Bone and joint tuberculosis are said to develop generally 2 to 3 years after the primary focus.

Osteoarticular tuberculosis is usually seen in the first three decades of life; however, no age is immune.


Usually, the onset of osteoarticular tuberculosis is insidious with constitutional symptoms like a low-grade fever, lassitude, anorexia, loss of weight, night sweats, tachycardia, and anemia.



Local signs are pain, night cries, painful limitation of movements, muscle wasting, and regional lymph node enlargement.



There are four stages of tuberculosis of the joint.


Stage I is the stage of synovitis where there is a terminal restriction of movements (>75% of movement are present).

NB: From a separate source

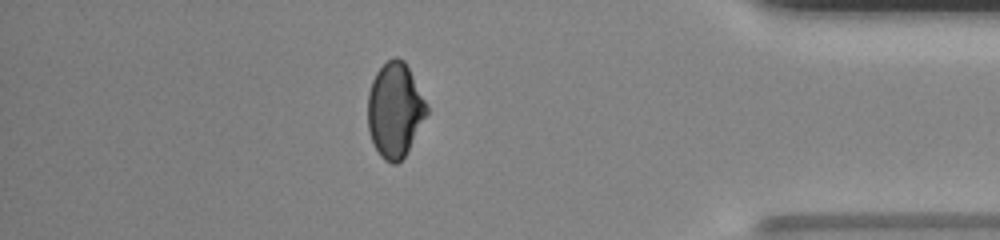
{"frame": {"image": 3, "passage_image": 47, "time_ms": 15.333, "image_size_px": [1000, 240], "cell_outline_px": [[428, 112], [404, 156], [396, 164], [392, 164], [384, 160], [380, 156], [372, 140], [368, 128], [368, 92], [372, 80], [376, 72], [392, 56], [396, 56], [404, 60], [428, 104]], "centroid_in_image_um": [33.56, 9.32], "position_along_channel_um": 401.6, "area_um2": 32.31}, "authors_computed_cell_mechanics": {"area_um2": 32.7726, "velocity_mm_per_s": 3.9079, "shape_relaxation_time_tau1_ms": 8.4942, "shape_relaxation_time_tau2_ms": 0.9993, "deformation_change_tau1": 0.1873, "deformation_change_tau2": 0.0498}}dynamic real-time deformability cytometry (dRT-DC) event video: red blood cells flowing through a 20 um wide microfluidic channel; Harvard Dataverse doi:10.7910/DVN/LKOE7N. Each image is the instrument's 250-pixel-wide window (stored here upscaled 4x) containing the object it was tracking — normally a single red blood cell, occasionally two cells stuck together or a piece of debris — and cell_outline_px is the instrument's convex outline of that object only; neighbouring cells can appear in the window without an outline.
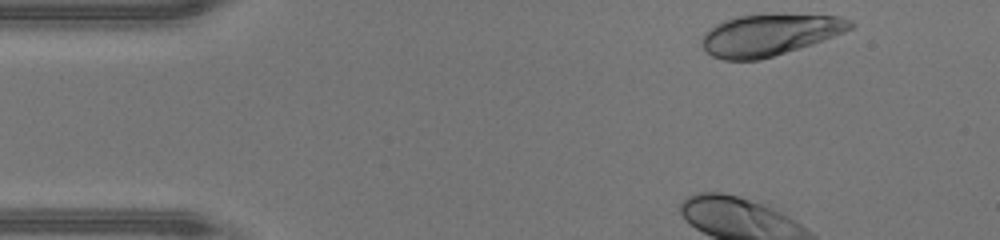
{"species": "human", "species_latin": "Homo sapiens", "temperature_condition": "warm", "stored_images_in_passage": 34, "camera_frame_rate_fps": 3000, "um_per_image_px": 0.085, "donor": {"sex": "male"}, "frame": {"image": 1, "passage_image": 1, "time_ms": 0.0, "image_size_px": [1000, 240], "cell_outline_px": [[856, 24], [852, 28], [844, 32], [812, 44], [760, 60], [724, 60], [712, 56], [700, 44], [700, 40], [704, 32], [716, 24], [724, 20], [736, 16], [840, 16], [852, 20]], "centroid_in_image_um": [65.37, 2.99], "position_along_channel_um": 19.6, "area_um2": 35.26}}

Stage II is the stage of early arthritis where 50 to 75% of movements are preserved.


Stage III is the stage of advanced arthritis with loss of movement > 75% in all directions.


Stage IV is the stage of advanced arthritis with subluxation or dislocation of joints.

Blood investigation like complete blood count, erythrocyte sedimentation rate (ESR), CRP is the basic investigations.



Other investigations are the Mantoux test, synovial fluid analysis, and serological investigation.



The basic radiologic investigation includes orthogonal plain radiographic of the affected part and chest radiographs followed by higher investigations like ultrasonography, computed tomography, and magnetic resonance imaging.



Biopsy demonstrating the caseation necrosis with tubercle is the diagnostic of tuberculosis.

General measures include rest, immobilization with braces, or traction to correct the deformity and to maintain limb in a functional position.



The specific measure includes anti-tubercular drug therapy with surgical intervention if necessary.

Osteoarticular tuberculosis treated in early stages results in a good response with complete resolution of the lesion.



Inadequately or inappropriately treated cases result in gross deformities with ankylosis and limb length discrepancy.